This behavior suggests that—independently of the order in which exceptions arrive—by leveraging β the RBAC administrator can direct the state over time to become simpler, to accumulate “clutter,” or to remain stable in terms of number of roles.

Comparative evaluation

We carry out a comparative evaluation to assess how our approach compares to other state-of-the-art role mining algorithms. We chose two algorithms of different nature: (i) Fast Miner (FM), a classical role mining algorithm which mines roles by neglecting the input RBAC state; and (ii) Minimal Perturbation (MP), which considers the input state while determining the target roles.

Fast Miner is a heuristic procedure which prioritizes a set of eligible roles which are generated from (i) distinct user permission sets and (ii) their intersections. For each eligible role r, FM measures how many users have exactly the same set of permissions in r and how many users are assigned a superset of r. A parameter exists to balance the interest on (i) over (ii). Minimal Perturbation applies FM to generate a candidate set of roles which is then evaluated according to their coverage of the input UPA matrix, and based on their similarity to the input RBAC state. A real parameter is adopted to tune the interest on coverage versus similarity (see “Related work” section for further details).

We run these algorithms and our approach (RBAC Maintenance via Max-SAT - RMS) over our set of benchmarks to compare the “quality” (in terms of simplicity and similarity) of their output solutions.

All three algorithms take a real parameter in 0.0−1.0 as input. Such parameters control the nature of eligible roles (FM), the bias toward the input set of roles (MP), and the bias toward maintaining the input RBAC state (RMS). We tried different values for all parameters and all algorithms sampling the 0.0−1.0 intervals uniformly with step 0.1. We use as input a set of randomly selected exceptions from the input UPA matrices, and we generate the corresponding input RBAC states using Pair Count^{Footnote 5}. Once maintenance is performed with the different algorithms, we record the averages simplicity and similarity obtained by each of them, and a 95% confidence interval. Figure 8 shows the average similarity and simplicity obtained for SmallComp (a), Domino (b) and University (b) datasets. On all input datasets, RMS solutions move considerably in the similarity-simplicity plane as β changes, whereas FM and MP solutions stay approximately in the same position, even as the input parameters change.

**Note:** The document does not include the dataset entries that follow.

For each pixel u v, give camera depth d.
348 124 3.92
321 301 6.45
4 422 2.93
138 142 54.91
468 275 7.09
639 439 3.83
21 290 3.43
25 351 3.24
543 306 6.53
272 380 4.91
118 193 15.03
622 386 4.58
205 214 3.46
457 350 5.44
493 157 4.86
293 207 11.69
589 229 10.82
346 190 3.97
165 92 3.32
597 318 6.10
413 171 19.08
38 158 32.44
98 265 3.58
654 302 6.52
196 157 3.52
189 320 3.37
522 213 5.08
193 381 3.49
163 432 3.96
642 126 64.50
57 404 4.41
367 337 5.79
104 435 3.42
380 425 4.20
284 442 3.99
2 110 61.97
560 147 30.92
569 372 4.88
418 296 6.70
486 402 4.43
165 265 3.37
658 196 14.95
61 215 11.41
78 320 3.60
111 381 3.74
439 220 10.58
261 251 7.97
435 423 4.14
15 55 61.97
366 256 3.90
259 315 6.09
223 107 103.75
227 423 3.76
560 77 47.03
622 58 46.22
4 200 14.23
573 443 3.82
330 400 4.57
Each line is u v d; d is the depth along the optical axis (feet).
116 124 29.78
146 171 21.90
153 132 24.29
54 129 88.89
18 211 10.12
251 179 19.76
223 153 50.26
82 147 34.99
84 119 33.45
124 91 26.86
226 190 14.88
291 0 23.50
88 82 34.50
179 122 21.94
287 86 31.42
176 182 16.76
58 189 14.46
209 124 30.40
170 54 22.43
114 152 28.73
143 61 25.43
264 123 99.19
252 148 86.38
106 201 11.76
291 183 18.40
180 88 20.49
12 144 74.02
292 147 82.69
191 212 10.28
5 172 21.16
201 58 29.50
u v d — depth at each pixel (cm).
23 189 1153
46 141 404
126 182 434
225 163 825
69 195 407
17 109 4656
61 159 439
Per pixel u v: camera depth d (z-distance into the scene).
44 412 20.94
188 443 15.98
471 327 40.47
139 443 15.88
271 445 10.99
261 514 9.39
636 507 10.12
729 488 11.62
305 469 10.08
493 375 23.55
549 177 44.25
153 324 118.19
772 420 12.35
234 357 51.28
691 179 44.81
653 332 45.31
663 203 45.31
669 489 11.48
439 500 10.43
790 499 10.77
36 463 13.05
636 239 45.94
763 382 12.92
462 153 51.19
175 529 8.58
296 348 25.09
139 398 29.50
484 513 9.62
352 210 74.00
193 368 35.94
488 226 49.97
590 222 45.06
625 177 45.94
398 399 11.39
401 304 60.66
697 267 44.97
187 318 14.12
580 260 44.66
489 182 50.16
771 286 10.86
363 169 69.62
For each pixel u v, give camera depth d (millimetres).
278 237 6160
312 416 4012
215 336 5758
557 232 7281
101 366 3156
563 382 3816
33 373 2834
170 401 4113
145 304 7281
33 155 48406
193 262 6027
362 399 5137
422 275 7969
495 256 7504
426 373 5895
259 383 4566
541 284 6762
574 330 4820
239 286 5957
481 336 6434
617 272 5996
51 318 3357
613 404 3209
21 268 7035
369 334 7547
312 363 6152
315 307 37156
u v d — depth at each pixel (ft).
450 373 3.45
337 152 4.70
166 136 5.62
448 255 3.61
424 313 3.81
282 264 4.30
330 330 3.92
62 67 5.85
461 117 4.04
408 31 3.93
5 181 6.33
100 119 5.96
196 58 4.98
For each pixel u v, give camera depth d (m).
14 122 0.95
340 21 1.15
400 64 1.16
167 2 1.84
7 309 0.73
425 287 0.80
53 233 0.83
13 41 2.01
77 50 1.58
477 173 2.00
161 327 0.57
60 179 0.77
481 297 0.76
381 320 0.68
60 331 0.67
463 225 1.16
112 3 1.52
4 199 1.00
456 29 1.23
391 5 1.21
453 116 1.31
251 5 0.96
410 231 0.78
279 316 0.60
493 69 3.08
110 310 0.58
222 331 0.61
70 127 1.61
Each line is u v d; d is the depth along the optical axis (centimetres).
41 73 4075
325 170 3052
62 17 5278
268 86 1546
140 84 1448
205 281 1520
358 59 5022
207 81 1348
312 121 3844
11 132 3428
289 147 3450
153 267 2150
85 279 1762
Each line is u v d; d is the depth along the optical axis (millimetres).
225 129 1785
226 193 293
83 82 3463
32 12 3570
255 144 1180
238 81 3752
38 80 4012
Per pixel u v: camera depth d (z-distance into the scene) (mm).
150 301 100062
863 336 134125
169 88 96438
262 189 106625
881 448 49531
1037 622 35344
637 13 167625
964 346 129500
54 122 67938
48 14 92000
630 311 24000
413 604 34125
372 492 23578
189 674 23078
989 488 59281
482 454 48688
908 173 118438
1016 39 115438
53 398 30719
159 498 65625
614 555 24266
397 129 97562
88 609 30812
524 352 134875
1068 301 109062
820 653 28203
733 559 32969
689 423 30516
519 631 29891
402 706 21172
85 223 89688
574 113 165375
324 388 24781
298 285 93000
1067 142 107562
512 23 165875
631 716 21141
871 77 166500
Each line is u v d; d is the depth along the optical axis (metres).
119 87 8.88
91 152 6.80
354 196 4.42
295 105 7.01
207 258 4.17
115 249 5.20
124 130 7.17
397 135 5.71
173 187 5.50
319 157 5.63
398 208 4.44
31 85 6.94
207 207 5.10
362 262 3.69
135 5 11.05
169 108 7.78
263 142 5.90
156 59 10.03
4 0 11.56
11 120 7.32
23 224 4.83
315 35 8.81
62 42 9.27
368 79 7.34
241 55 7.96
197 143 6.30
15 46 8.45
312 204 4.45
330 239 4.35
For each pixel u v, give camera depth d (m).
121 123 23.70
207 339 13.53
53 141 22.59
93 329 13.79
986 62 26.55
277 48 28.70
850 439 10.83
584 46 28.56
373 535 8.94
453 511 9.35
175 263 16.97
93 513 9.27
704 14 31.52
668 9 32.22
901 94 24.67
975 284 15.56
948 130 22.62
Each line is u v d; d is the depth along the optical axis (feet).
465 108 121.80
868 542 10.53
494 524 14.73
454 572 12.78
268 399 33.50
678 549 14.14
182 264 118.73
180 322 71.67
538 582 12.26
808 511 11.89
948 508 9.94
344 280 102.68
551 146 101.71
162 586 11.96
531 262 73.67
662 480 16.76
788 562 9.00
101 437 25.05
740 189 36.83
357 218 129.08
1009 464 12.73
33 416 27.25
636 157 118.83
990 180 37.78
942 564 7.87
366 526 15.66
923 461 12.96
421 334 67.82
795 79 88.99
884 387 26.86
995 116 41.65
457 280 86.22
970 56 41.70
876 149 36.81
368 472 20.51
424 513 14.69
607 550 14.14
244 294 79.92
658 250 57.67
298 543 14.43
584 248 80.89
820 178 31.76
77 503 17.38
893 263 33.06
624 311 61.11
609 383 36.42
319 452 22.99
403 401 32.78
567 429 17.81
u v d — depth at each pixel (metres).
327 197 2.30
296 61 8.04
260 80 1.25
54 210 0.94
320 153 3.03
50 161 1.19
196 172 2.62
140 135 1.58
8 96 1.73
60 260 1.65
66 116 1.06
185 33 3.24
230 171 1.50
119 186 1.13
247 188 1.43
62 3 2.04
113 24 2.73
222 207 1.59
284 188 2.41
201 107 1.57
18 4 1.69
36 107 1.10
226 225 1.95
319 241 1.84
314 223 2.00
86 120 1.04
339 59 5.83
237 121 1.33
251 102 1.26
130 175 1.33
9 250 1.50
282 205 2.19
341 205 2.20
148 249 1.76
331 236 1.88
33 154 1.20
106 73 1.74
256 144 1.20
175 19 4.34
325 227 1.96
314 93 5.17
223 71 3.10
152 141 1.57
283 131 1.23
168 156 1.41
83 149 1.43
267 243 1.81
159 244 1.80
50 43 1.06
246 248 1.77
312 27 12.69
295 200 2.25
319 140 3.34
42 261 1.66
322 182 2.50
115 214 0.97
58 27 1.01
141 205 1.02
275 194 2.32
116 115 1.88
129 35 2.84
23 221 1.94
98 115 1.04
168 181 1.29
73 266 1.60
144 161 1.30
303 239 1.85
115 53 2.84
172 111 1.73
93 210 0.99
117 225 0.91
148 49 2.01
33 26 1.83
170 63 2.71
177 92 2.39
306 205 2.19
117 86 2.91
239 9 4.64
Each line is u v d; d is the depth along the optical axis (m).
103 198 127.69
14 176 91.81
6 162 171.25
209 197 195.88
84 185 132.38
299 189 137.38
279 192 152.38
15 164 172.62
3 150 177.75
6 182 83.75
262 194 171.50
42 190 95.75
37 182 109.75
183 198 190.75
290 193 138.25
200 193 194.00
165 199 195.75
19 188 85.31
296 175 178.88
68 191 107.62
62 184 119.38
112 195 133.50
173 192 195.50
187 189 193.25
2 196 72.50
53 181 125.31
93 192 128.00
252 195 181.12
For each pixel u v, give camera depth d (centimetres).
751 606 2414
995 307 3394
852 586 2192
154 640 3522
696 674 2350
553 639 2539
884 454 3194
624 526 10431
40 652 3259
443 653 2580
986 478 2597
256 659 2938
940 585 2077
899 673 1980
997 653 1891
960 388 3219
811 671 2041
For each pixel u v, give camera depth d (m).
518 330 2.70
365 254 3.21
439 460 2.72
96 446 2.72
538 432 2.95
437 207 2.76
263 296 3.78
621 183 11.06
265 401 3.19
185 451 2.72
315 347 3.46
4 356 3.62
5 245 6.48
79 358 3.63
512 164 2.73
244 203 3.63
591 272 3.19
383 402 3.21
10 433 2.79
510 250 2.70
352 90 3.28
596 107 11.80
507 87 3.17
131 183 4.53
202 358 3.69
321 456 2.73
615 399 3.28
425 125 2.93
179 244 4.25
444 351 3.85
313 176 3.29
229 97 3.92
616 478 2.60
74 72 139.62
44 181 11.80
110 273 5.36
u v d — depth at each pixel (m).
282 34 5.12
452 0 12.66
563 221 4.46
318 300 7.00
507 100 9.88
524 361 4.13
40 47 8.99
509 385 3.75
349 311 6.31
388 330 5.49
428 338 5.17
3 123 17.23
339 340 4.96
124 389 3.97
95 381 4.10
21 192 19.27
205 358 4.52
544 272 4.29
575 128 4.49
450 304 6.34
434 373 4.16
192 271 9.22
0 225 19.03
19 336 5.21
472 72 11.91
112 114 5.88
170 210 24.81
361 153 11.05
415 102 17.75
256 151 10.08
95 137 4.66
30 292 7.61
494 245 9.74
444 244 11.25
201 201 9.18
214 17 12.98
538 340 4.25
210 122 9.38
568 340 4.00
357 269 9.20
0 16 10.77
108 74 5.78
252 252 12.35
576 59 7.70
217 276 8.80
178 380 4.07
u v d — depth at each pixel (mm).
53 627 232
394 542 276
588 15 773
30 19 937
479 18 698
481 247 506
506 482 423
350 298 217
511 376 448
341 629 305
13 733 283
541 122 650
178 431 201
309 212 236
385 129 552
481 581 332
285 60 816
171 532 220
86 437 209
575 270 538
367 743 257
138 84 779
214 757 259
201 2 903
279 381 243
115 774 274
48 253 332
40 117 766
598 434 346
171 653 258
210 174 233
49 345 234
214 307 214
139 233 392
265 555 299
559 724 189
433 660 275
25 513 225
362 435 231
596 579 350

In SmallComp (Fig. 8a) RMS produces solutions which dominate all FM outputs. With high values of β, RMS produces solutions which are simpler but less stable than FM. MP produces solutions which dominate the ones produced by RMS with β∈[0.2−0.3], but RMS can either improve similarity (β∈[0.1−0.2]) to the detriment of simplicity, or it may improve simplicity (β∈[0.4−1]) at the expenses of similarity. In Domino (Fig. 8b) RMS achieves solutions of the same quality as FM (with β=0) and simpler solutions for higher values of β. MP dominates RMS solutions for values of β∈[0.1−0.4], but RMS can still produce higher similarity (β=0) and higher simplicity (β∈[0.5−1]).

In University, FM produces the highest possible level of similarity. In turn, RMS achieves better simplicity than FM (β∈[0.1−1]) to the detriment of similarity. MP dominates all RMS solutions with β∈[0.1−0.8] but it cannot attain the maximum absolute similarity (β=0) or simplicity (β=1) of RMS.

Overall, RMS is able to produce results that are better than MP, either for similarity or simplicity, at the extreme values of β; however its solutions are dominated by MP’s outputs for intermediate values of β. Crucially, only RMS is able to move the output solution dramatically across the simplicity-similarity plane, according to the user input.

Multiple exceptions/violations

Multiple exceptions and/or violations can be taken care of in one single problem instance. Starting from the benchmarks described in “Synthetic dataset: Multiple violations/exceptions and Planning” section, we measure the average similarity and simplicity of the solutions resulting from including all the 10 different exceptions and violations at once. We set 600, 500 and 1600 seconds as timeouts for smallComp, domino, and university, respectively.

Figure 9 shows how the same behaviour obtained for the inclusion of single exceptions/violations (see Fig. 4) holds also for the inclusion of multiple exceptions/violations. Independently on the selected dataset, if the interest is to preserve the input state (low β values), it is possible to maintain an high level of similarity at the price of having a low simplicity. Conversely, if we are interested towards RBAC optimisation (high β values) we can improve simplicity at the price of changing the input state.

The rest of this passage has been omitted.